■ **EXCERPT**

▼

Jason Mayes’s parents gave him and his family the vacant lot next to their home on McCall Street. Out of a desire to remain close, Jason and his wife planned to build their family home on that lot. When he applied for a building permit, Nashville demanded he build a sidewalk even though there are no sidewalks on his side of the street. As the picture depicts, there are no sidewalks anywhere around the property. Jason pleaded with the city to be relieved of this obligation. The City made him comply anyway. Jason wound up having to pay Nashville an $8,800 “in lieu” fee before he could proceed with building his family’s home.
The problem is, that if Nashville wants sidewalks, then Nashville needs to pay for them. It cannot make its citizens pay for publicly owned infrastructure. This case is our second challenge to Nashville’s sidewalk law in light of the city’s decision to revise the law in response to our first challenge. The judge in the first case ruled that she would not address the law as revised.

▲

(Saved entries)
▼

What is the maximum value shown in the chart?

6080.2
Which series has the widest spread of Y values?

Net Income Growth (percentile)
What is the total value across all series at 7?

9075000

▲
▼

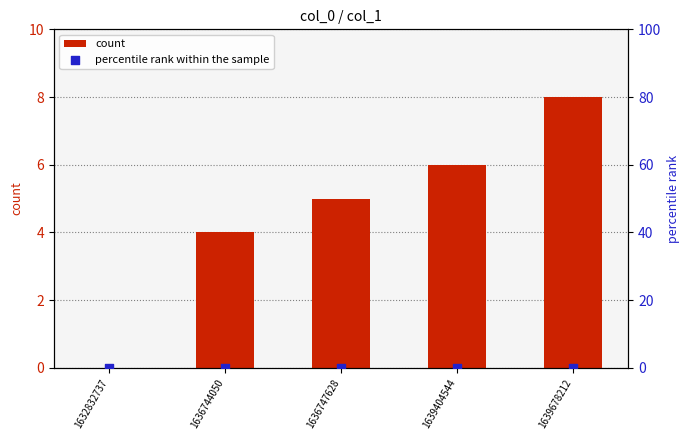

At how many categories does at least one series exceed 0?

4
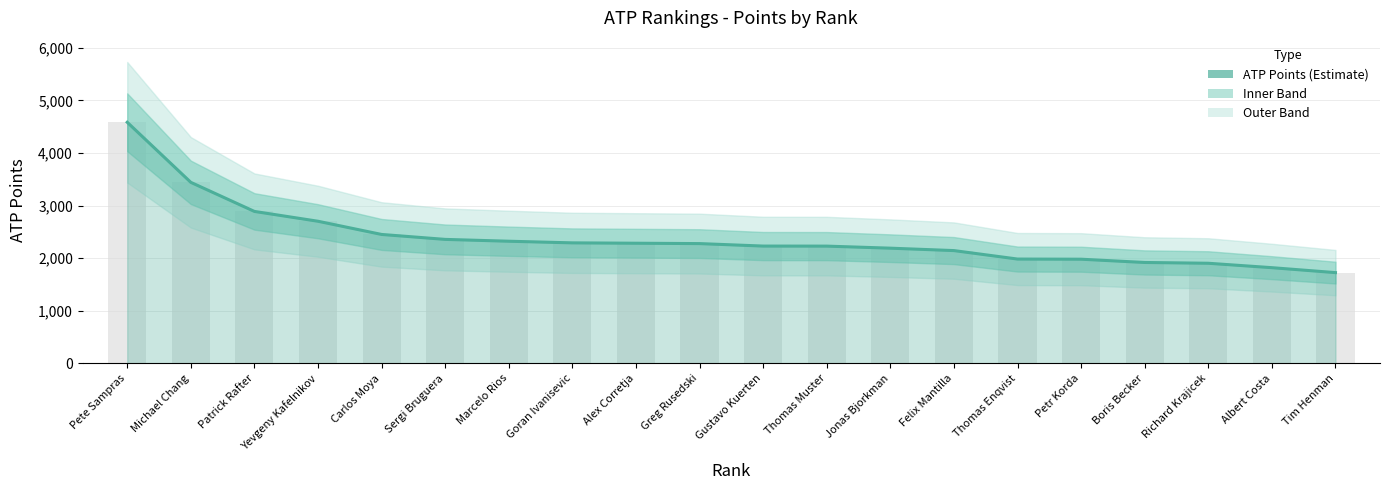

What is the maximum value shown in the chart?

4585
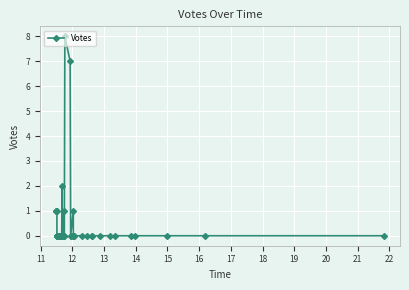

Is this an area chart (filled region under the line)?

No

▲

■ **WHAT TO DO**
A – In the excerpt on Nashville's sidewalk law, what did Jason Mayes have to pay before he could build his family's home?
B – Pick up the excerpt on Nashville's sidewalk law after its final sentence and carry it forward.

■ **SOLVED PROBLEMS**
A – An $8,800 "in lieu" fee paid to Nashville.

B –
Nashville makes homeowners pay for public sidewalks by holding their building permits hostage. The homeowner must construct sidewalks or pay the city to build them. This is a requirement even where there are no sidewalks to begin with, and even if the person did not destroy an existing sidewalk. Nashville’s sidewalk law is unconstitutional. It cannot use its building permits to fund unrelated city projects.
The sidewalk law makes absurd demands. It doesn’t matter whether the neighborhood has perfectly functional existing sidewalks, or no sidewalks at all. People are forced to build sidewalks in neighborhoods where it makes no sense. People are forced to destroy existing sidewalks and rebuild them.